===== GIVEN DATA
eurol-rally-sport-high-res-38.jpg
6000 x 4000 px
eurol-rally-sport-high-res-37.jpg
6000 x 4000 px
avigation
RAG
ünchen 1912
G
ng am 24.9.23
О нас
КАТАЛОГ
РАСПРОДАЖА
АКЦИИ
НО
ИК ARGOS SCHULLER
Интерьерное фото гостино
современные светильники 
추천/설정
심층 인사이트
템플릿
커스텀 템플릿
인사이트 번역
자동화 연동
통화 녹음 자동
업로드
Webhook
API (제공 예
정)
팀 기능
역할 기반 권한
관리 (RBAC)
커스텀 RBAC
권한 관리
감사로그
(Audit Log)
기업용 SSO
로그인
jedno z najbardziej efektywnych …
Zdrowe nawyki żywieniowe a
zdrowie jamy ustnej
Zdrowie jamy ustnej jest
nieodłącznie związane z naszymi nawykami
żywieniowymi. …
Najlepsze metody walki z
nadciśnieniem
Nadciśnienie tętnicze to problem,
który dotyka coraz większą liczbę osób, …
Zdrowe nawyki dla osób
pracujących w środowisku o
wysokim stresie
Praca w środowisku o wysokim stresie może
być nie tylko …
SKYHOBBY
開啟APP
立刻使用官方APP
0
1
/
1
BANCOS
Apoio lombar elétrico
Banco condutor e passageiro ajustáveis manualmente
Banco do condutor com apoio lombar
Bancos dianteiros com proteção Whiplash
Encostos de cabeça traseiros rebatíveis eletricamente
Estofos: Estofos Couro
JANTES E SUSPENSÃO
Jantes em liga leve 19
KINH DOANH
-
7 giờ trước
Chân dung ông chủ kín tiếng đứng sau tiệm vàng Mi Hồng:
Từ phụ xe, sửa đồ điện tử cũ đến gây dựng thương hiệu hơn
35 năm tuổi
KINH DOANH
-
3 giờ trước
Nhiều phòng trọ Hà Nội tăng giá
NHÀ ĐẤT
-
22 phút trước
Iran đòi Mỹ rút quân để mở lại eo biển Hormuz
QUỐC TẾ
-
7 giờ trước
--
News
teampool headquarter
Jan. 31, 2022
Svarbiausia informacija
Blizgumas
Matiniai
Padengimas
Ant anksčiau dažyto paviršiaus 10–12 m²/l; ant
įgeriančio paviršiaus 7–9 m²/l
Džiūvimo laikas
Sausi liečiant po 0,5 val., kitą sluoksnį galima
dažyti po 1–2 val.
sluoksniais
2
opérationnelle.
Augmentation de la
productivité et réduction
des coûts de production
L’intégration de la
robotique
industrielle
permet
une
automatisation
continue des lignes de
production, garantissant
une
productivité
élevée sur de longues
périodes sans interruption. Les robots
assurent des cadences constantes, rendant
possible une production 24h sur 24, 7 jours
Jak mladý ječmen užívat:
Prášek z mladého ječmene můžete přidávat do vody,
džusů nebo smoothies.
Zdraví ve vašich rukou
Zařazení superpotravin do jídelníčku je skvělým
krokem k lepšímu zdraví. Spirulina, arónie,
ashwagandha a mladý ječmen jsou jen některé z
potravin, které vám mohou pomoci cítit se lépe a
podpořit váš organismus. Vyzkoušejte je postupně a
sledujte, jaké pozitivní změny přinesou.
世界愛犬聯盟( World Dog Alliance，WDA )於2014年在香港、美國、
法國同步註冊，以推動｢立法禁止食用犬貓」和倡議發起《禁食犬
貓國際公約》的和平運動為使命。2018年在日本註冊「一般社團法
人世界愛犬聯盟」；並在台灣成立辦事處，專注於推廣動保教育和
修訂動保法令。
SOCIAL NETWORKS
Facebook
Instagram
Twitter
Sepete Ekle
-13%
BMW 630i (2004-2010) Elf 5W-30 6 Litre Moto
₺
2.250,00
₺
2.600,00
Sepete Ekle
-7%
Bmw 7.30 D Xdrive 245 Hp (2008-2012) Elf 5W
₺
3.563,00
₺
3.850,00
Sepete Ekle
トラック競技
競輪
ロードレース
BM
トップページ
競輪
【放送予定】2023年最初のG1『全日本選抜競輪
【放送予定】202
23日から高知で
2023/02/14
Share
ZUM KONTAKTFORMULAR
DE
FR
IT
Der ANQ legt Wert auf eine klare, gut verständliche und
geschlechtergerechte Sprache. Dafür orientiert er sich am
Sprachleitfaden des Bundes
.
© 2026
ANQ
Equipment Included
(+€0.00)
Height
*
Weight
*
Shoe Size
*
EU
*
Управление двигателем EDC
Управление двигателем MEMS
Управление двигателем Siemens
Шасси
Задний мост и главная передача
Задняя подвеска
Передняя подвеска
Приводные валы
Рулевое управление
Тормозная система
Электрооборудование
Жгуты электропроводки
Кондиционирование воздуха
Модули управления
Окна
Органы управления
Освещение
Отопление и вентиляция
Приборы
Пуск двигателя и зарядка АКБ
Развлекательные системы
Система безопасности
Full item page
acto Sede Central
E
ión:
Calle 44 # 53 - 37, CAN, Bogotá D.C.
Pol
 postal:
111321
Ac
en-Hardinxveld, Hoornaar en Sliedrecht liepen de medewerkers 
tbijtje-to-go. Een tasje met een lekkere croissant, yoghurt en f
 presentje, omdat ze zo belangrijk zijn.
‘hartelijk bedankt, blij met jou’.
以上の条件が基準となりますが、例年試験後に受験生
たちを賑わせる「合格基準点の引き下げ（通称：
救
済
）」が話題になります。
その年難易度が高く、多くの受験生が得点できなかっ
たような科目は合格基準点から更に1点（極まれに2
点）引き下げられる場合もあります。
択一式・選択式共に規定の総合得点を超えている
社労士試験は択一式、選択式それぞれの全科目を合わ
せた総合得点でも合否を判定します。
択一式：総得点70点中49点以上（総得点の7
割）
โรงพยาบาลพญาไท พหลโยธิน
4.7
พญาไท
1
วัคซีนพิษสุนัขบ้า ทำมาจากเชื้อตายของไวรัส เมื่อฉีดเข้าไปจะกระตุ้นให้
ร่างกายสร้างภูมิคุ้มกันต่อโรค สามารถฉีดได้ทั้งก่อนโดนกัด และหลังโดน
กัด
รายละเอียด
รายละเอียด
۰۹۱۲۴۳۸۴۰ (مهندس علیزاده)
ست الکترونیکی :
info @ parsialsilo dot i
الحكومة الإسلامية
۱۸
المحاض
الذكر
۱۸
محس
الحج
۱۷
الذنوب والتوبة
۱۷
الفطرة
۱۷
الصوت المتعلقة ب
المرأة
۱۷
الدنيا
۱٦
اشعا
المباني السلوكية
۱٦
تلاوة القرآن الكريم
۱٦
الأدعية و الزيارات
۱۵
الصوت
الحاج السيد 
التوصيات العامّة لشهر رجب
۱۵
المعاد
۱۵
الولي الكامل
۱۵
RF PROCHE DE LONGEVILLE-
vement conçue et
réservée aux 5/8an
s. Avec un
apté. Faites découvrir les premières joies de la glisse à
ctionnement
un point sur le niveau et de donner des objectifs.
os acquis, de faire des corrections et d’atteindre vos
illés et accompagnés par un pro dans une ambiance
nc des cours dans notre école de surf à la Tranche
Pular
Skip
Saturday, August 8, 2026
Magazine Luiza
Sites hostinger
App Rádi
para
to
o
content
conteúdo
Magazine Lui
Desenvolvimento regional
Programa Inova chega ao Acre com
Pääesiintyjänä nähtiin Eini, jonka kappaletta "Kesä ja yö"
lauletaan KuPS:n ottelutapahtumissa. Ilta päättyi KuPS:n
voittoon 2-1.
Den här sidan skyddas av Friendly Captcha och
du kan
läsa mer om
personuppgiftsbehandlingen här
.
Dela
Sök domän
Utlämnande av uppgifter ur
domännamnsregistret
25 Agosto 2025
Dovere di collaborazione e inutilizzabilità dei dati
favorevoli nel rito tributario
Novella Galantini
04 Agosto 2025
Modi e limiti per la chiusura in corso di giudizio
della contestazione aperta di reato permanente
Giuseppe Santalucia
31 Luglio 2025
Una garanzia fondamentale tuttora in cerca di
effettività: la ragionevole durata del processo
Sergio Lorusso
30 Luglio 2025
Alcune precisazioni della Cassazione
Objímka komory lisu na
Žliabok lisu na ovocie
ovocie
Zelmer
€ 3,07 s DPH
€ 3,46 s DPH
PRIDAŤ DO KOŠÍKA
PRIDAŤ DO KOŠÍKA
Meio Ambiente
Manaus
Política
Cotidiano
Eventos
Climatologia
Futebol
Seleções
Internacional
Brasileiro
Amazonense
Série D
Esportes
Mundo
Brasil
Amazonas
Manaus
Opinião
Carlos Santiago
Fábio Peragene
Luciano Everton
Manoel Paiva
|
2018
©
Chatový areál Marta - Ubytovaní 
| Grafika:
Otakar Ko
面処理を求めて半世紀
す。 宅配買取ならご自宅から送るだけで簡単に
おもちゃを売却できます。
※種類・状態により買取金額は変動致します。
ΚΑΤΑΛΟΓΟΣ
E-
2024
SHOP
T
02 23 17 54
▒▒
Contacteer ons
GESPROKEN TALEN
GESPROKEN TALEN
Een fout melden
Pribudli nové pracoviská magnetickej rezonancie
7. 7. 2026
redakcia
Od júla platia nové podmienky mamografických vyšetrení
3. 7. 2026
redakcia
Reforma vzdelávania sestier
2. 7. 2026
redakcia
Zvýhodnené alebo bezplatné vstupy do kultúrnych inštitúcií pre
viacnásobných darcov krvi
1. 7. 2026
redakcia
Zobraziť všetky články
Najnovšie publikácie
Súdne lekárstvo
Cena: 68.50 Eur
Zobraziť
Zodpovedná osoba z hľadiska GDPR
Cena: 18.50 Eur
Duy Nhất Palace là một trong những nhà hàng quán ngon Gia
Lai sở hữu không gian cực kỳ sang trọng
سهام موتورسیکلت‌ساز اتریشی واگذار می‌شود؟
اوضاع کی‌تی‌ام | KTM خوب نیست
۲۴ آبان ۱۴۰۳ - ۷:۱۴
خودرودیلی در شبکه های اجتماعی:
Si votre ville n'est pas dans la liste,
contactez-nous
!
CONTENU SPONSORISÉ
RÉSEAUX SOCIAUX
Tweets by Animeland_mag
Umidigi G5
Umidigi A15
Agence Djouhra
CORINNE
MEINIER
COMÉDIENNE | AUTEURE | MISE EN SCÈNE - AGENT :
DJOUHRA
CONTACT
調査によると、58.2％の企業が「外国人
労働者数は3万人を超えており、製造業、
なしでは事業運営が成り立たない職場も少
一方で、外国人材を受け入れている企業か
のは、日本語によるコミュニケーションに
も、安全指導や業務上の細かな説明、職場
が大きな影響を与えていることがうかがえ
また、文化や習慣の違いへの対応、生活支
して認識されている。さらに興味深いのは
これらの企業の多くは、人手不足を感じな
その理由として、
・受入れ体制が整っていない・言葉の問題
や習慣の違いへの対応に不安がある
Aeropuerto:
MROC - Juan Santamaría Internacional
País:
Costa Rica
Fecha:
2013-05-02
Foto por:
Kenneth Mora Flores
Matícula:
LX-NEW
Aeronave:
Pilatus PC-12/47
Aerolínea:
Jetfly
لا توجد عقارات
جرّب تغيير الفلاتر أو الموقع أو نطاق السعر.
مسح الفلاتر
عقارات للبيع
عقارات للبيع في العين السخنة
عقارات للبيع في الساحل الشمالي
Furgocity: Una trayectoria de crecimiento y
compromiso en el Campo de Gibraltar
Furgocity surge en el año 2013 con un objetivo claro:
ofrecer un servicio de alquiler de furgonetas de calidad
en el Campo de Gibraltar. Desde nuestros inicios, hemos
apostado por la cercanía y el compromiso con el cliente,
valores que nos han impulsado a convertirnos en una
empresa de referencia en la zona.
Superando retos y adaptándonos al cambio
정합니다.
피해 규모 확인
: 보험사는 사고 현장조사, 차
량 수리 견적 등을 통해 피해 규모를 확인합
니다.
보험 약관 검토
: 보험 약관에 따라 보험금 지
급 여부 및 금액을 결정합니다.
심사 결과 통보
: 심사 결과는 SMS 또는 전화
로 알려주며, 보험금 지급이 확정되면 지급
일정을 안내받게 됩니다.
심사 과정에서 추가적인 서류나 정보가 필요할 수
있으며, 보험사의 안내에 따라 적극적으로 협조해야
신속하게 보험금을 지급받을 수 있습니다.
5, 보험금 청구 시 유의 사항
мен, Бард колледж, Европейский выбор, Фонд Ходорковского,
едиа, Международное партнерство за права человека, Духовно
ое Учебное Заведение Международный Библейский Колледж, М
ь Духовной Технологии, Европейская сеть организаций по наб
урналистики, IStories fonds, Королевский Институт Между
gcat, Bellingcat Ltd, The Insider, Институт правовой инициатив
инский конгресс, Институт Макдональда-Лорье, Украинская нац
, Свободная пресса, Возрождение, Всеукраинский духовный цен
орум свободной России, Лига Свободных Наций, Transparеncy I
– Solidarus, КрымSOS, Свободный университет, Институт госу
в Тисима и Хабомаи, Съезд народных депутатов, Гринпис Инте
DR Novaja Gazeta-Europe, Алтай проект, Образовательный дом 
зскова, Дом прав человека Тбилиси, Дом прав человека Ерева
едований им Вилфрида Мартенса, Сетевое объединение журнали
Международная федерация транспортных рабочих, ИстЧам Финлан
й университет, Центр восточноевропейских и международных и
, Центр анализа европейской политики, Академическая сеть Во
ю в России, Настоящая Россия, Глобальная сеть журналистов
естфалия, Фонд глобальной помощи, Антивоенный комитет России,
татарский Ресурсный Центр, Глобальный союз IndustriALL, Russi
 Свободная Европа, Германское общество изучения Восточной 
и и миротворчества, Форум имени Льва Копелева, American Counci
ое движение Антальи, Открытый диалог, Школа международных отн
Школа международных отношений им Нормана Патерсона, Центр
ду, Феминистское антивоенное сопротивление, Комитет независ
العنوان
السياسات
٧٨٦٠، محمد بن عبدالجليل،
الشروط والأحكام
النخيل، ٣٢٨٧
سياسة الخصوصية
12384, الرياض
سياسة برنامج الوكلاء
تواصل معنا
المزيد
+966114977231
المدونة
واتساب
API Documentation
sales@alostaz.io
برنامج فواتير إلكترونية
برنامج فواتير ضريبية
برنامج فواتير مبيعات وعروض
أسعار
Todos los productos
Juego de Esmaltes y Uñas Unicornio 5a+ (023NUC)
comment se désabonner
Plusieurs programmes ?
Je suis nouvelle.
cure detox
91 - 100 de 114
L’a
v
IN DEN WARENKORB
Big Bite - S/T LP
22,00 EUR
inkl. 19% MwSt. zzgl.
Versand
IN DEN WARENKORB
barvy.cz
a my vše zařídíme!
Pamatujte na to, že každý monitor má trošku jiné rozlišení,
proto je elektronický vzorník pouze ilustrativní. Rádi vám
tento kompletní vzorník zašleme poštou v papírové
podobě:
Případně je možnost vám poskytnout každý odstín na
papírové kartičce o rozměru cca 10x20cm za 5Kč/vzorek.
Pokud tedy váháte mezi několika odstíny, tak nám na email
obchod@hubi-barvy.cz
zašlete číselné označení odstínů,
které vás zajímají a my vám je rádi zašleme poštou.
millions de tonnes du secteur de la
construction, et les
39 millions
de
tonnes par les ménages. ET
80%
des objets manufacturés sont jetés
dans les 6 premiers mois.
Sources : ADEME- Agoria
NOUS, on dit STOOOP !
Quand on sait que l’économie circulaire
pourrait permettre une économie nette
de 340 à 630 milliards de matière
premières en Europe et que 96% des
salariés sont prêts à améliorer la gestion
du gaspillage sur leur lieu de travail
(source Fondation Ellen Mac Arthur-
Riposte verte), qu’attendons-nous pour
==========
PROBLEM — Out of the data above, give again only the lines starting at the one holding "zašlete číselné označení" and ending at the one holding "Sources : ADEME- Agoria", unchanged.

TASK RESPONSE —
zašlete číselné označení odstínů,
které vás zajímají a my vám je rádi zašleme poštou.
millions de tonnes du secteur de la
construction, et les
39 millions
de
tonnes par les ménages. ET
80%
des objets manufacturés sont jetés
dans les 6 premiers mois.
Sources : ADEME- Agoria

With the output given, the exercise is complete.